*PROBLEM TO SOLVE*. Give a verbatim copy of the data, leaving the pictures out.

Stored records:
════════════════════
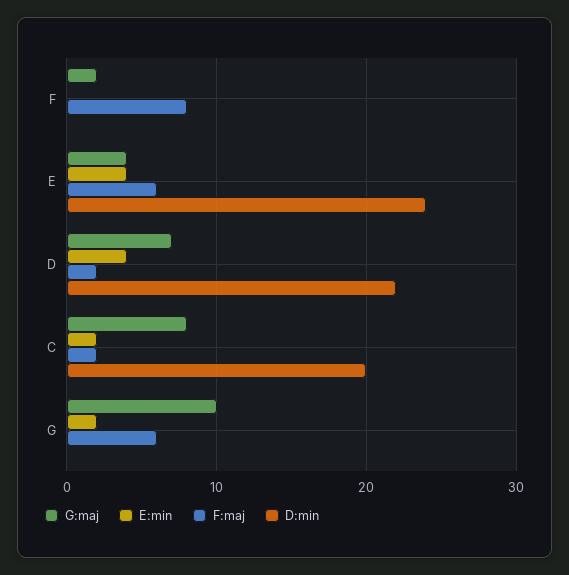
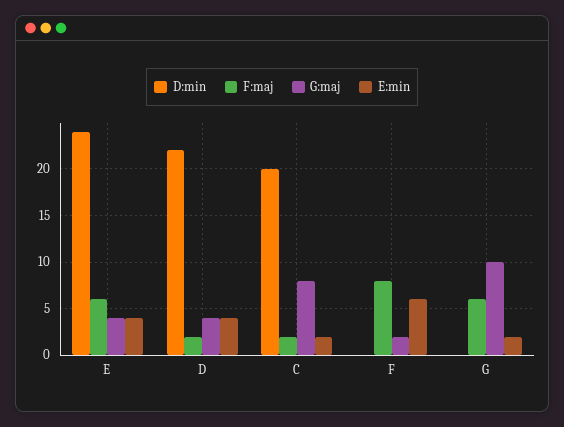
  {
    "G:maj": {
      "F": 2,
      "E": 4,
-     "D": 7,
+     "D": 4,
      "C": 8,
      "G": 10
    },
    "E:min": {
-     "F": 0,
+     "F": 6,
      "E": 4,
      "D": 4,
      "C": 2,
      "G": 2
    },
    "F:maj": {
      "F": 8,
      "E": 6,
      "D": 2,
      "C": 2,
      "G": 6
    },
    "D:min": {
      "F": 0,
      "E": 24,
      "D": 22,
      "C": 20,
      "G": 0
    }
  }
════════════════════
*ANSWER*.
  {
    "G:maj": {
      "F": 2,
      "E": 4,
-     "D": 7,
+     "D": 4,
      "C": 8,
      "G": 10
    },
    "E:min": {
-     "F": 0,
+     "F": 6,
      "E": 4,
      "D": 4,
      "C": 2,
      "G": 2
    },
    "F:maj": {
      "F": 8,
      "E": 6,
      "D": 2,
      "C": 2,
      "G": 6
    },
    "D:min": {
      "F": 0,
      "E": 24,
      "D": 22,
      "C": 20,
      "G": 0
    }
  }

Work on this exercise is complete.